The great perception is that he swings for the fences every time at bat, which includes all World Cup races -- speed and technical. In terms of Miller's stated aim of winning the overall World Cup title this year (he leads Austria's Ben Raich 1,093 points to 998), McNichol is convinced he could win it easily if he skied more strategically -- finishing to accumulate points rather than trying to blow the doors off the rest of the world.

"Of course he could win the overall," says McNichol. "Could he make it easier for himself by laying back a little bit and finishing more races? Of course he could."

To Miller, such strategy is anathema to the way he has skied since flying down the icy steeps of Cannon as a 12-year-old. He won't hear such talk, and the final race of the championships was a case in point.

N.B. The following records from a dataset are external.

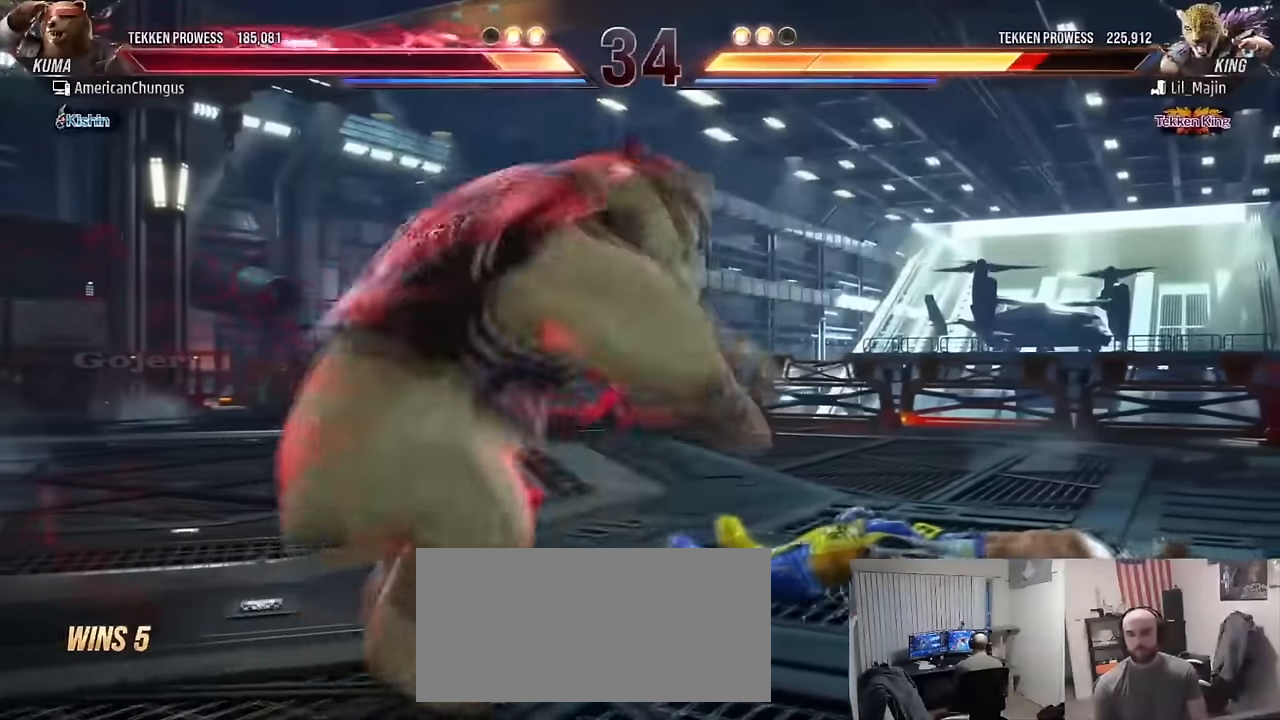
{"buttons": [], "left_stick": "center", "events": [[34, "CIRCLE", "down"], [34, "CROSS", "down"], [134, "CROSS", "up"], [151, "CIRCLE", "up"]]}
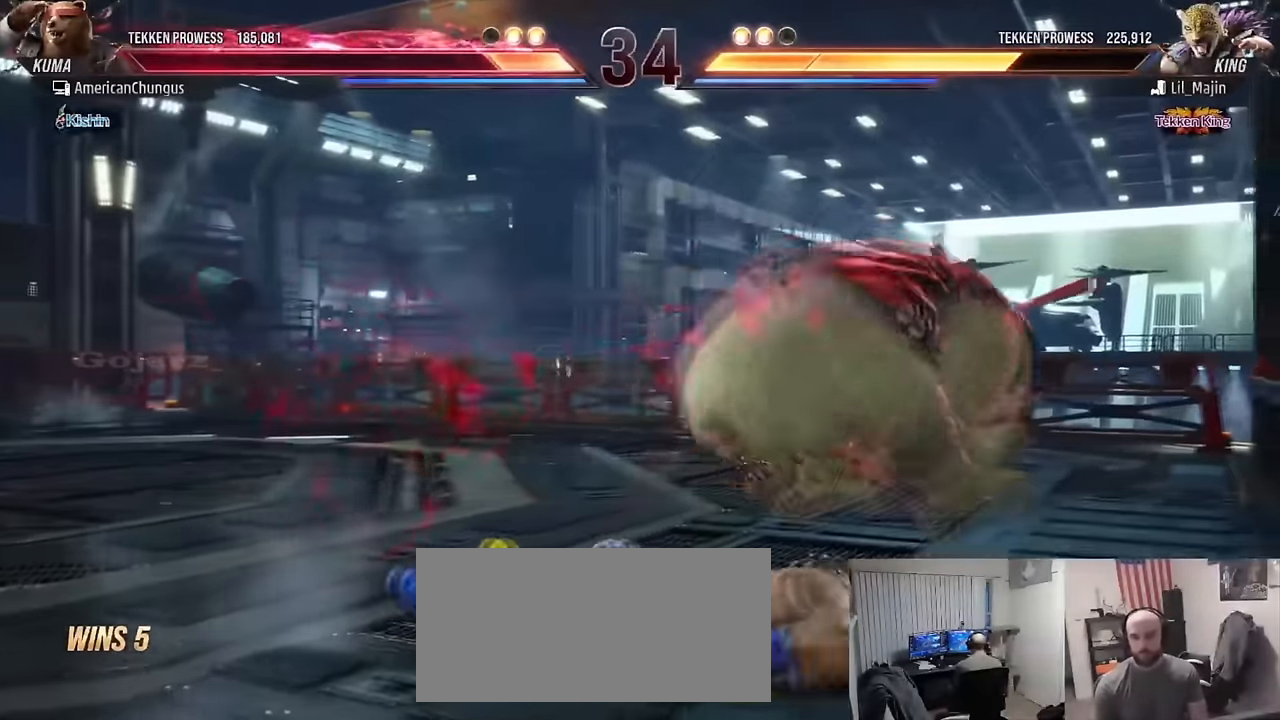
{"buttons": [], "left_stick": "right", "events": [[117, "left_stick", "right"]]}
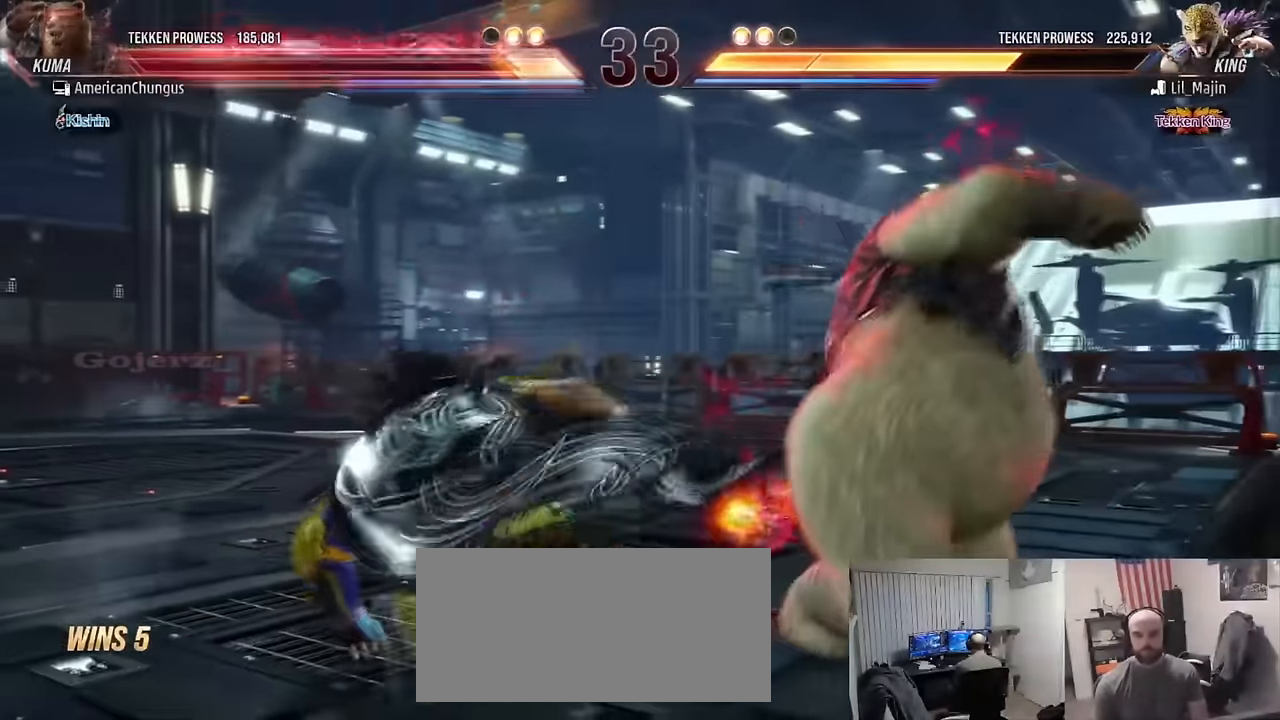
{"buttons": [], "left_stick": "right", "events": []}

Skiing in the final heat of the Nations Team slalom, Miller took a straight line into the first gate on the course. He missed it and was disqualified, drawing a 9-point deduction for the US team. Had Miller, who had won the Team super-G, finished anywhere in the top eight, the US would have been on the podium, rather than finishing fourth.

Since Mancuso and Kildow flamed out in 9-point disqualifications, it may be unfair to stick the entire blame on Miller, but, as McNichol would say to ears unwilling to listen: "Yuh, he's the greatest. But he could win even more if he didn't make it so hard on himself."